▽

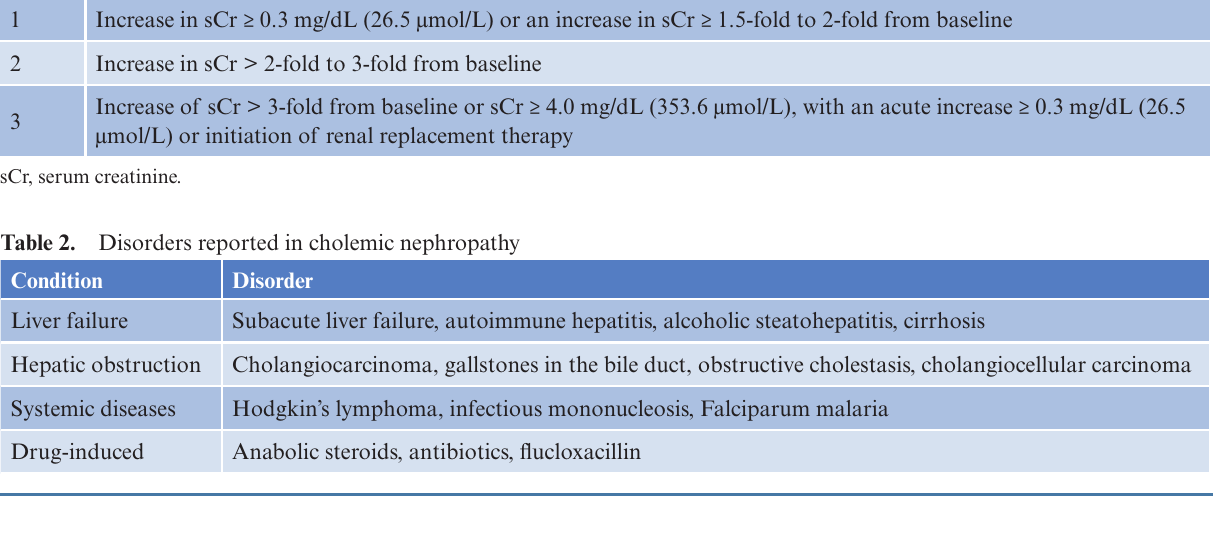
Table 1. Definition of AKI in patients with cirrhosis Stage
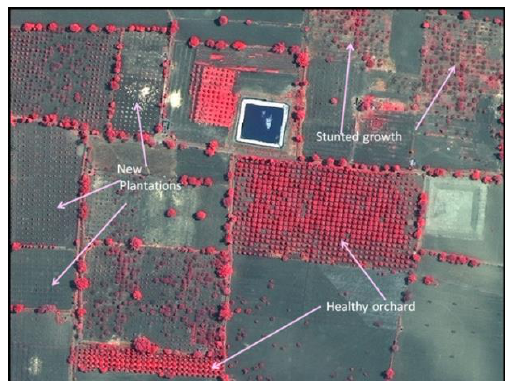
Figure 3. Methodology for Object-based classification and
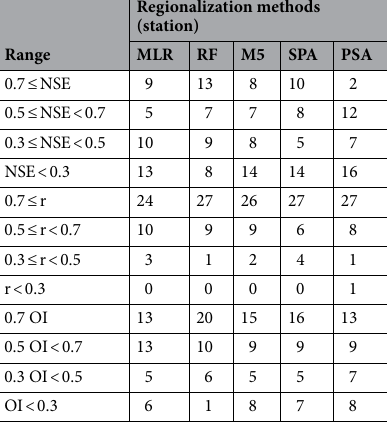
Table 6. The performance criteria of the analysis method for estimating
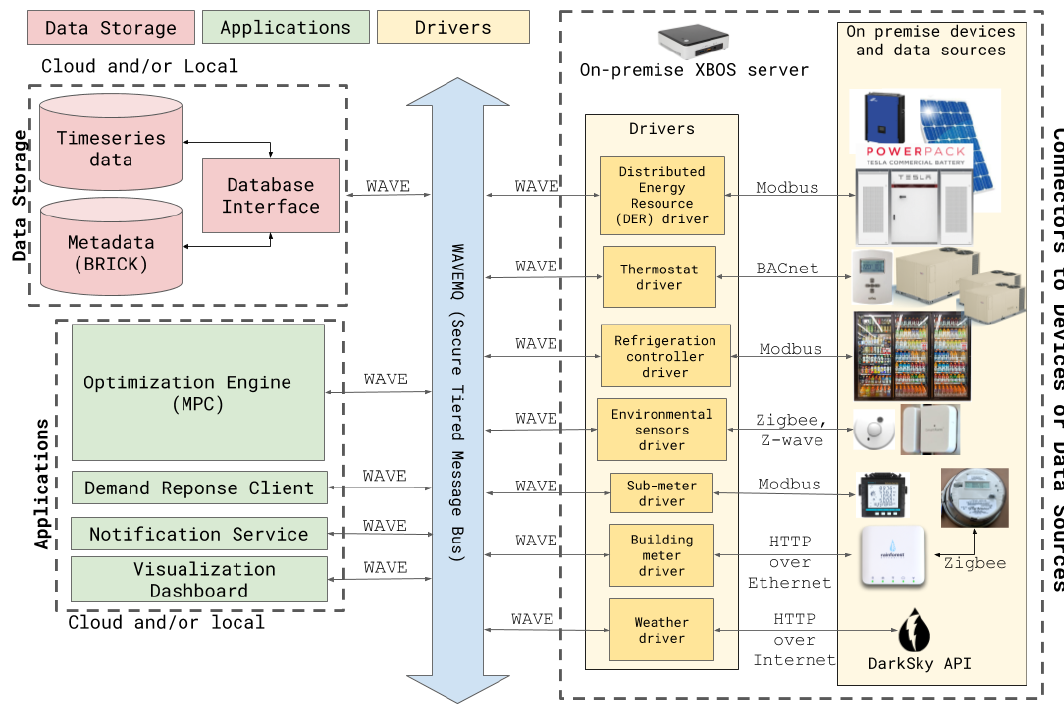
Figure 1. Software architecture diagram of the Solar+ Optimizer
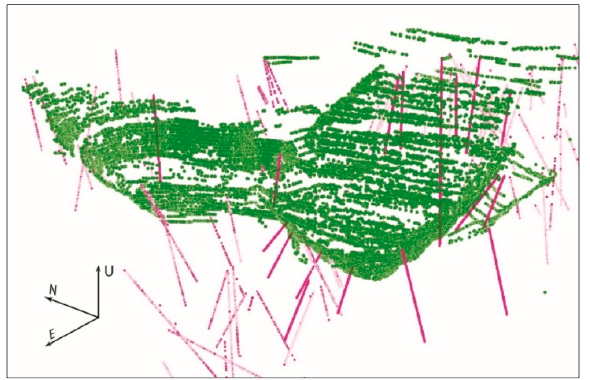
Figure 4. The 3-D schematic representation of the structural database acquired for the Los Bronces mine. Green dots show slope mapping data and magenta dots indicate drill-hole mapping information.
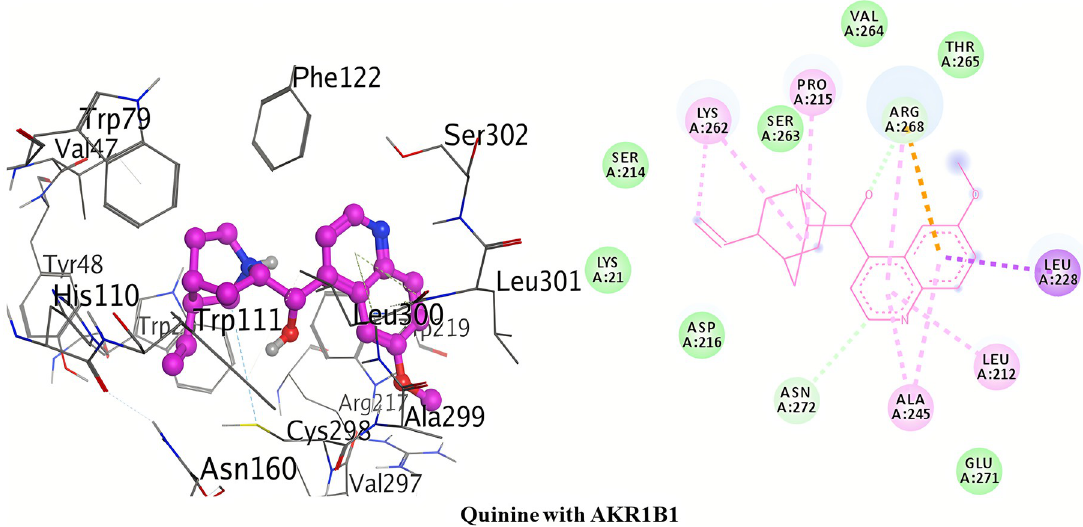
Fig 6. 3D and 2D interactions of quinine with active site of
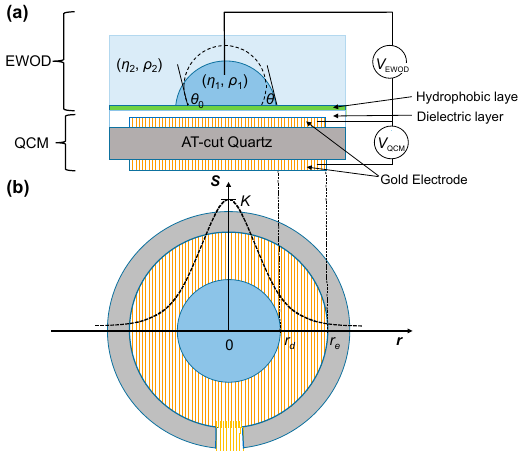
Figure 1. Schematic illustration of the experimental setup in which electrowetting-on-dielectric (EWOD) dielectric and hydrophobic layers were deposited on a quartz-crystal microbalance (QCM) to generate a variation of contact angle θ . ( a ) Cross-sectional view. ( b ) Top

△

Repeat the lines above exactly, and keep every picture out.

## [ANSWER TO THE EXERCISE]
Table 1. Definition of AKI in patients with cirrhosis Stage
Figure 3. Methodology for Object-based classification and
Table 6. The performance criteria of the analysis method for estimating
Figure 1. Software architecture diagram of the Solar+ Optimizer
Figure 4. The 3-D schematic representation of the structural database acquired for the Los Bronces mine. Green dots show slope mapping data and magenta dots indicate drill-hole mapping information.
Fig 6. 3D and 2D interactions of quinine with active site of
Figure 1. Schematic illustration of the experimental setup in which electrowetting-on-dielectric (EWOD) dielectric and hydrophobic layers were deposited on a quartz-crystal microbalance (QCM) to generate a variation of contact angle θ . ( a ) Cross-sectional view. ( b ) Top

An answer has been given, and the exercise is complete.